We have a government office that handles paperwork we occasionally need to prove things, file things, or to make things official in our very own neighborhood. The place is set up like a bank, with people at stations that look things up on computers and print out the paperwork you need to file. You can wait and use one of the free (!) vibrating massage chairs as they copy and stamp the paperwork with their red ink legal stamp pads. It’s also air conditioned and functions as a community center, so occasionally the walls will be rumbling with aerobic music as people exercise on another floor. It’s a nice place to go to get paperwork done, but I avoid it because no one can speak English there, and all the paperwork is "Korean Only" sorts of things that I can’t legally do myself. Since I don’t have the same legal status as Koreans do, most of the time the paperwork is left up to my wife.

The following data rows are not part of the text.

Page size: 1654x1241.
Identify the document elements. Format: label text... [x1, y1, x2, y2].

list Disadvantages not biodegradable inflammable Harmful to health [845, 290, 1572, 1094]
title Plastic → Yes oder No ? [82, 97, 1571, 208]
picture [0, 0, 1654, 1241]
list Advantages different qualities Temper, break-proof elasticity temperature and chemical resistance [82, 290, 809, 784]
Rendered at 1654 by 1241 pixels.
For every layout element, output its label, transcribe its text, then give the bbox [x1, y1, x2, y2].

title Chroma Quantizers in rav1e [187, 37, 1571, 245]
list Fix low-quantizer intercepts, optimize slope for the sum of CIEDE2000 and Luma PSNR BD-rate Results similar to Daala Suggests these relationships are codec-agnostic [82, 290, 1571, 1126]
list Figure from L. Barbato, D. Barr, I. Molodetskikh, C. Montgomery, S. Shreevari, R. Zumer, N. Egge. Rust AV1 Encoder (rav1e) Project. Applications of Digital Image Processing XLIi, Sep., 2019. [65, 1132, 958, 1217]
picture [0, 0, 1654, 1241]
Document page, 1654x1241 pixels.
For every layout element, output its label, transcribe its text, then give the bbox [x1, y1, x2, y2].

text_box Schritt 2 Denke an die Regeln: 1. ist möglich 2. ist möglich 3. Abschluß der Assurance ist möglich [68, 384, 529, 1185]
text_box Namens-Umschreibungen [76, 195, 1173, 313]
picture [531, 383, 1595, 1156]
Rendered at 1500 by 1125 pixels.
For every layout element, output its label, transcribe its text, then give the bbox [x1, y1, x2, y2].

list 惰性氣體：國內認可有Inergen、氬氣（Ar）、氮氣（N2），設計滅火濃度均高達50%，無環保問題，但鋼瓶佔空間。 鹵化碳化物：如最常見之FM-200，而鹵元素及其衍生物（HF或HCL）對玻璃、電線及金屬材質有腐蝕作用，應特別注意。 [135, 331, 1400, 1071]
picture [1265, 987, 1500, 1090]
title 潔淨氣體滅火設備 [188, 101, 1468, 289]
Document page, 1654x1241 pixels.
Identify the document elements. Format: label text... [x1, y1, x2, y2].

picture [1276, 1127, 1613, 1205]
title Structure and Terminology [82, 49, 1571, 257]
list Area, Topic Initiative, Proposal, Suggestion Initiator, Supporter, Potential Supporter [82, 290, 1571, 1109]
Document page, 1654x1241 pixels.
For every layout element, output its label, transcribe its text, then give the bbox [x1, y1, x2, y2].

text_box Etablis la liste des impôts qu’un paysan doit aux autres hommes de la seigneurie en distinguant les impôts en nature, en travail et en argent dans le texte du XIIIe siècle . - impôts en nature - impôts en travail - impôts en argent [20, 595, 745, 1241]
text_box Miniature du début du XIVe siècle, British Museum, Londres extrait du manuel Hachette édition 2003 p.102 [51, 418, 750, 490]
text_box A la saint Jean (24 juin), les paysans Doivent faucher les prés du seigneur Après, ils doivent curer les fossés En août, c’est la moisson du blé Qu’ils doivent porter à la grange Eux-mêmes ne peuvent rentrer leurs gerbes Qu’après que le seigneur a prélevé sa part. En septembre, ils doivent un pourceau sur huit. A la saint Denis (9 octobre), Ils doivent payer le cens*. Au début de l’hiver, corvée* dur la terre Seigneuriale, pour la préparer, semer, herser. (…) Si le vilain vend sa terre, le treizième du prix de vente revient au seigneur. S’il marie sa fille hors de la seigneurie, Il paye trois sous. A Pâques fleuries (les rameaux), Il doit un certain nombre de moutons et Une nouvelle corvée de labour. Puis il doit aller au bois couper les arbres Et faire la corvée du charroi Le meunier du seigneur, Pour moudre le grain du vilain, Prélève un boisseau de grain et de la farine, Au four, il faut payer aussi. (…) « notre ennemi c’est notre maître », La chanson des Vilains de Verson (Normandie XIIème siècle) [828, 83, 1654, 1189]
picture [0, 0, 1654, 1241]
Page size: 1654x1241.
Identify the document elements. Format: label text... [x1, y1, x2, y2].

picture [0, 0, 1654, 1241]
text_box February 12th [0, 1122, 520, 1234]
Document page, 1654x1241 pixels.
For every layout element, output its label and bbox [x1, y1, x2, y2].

Since tomorrow is my pay day, and my wife needed to teacher her last week of intensive morning classes, I was the only one available to go to the local government office today to get some sort of paper my director claimed I needed for tax purposes. I didn’t know what the paper said, what it was about, or why I really needed it. All I know was I was handed a hand written note and my wife’s Korean ID and told to go there to get the paper as she went to work. Any reason to get out of the house is a good one, even if I am simply a messenger.
I was assured that the people in the office would be on the lookout for me. My wife said, when she handed me the papers, that she would call ahead and tell them, "Look for a clueless guy with a note from me and give him the paper he needs. He’s my husband and can’t speak Korean well enough to fill out this sort of paperwork on his own." The note she gave me basically said the same thing.
When I got to the office, I walked up, presented my note, presented the Korean ID, and waited. Whatever was supposed to happen when I had preformed this task didn’t come into being. The guy sort of looked at me, looked at the ID, then asked me for my wife’s phone number. She hadn’t called yet, and she was in class! He couldn’t get in touch with her. I fully expected to be told to get in touch with her to prove everything was legitimate before I could be given what I needed.
He asked for my foreigner ID, which was odd. It turns out he was trying to confirm my story. I think he looked up my marital status to see if our names matched.
I eventually got the paperwork. What pushed him over the edge, I think, was the fact that If I wasn’t the person I was claiming to be, who wrote the letter explaining why I was there? I still needed someone to write the note that explained who I was, and why I needed the paperwork, because it was clearly beyond my ability.
Once again, playing dumb has saved me.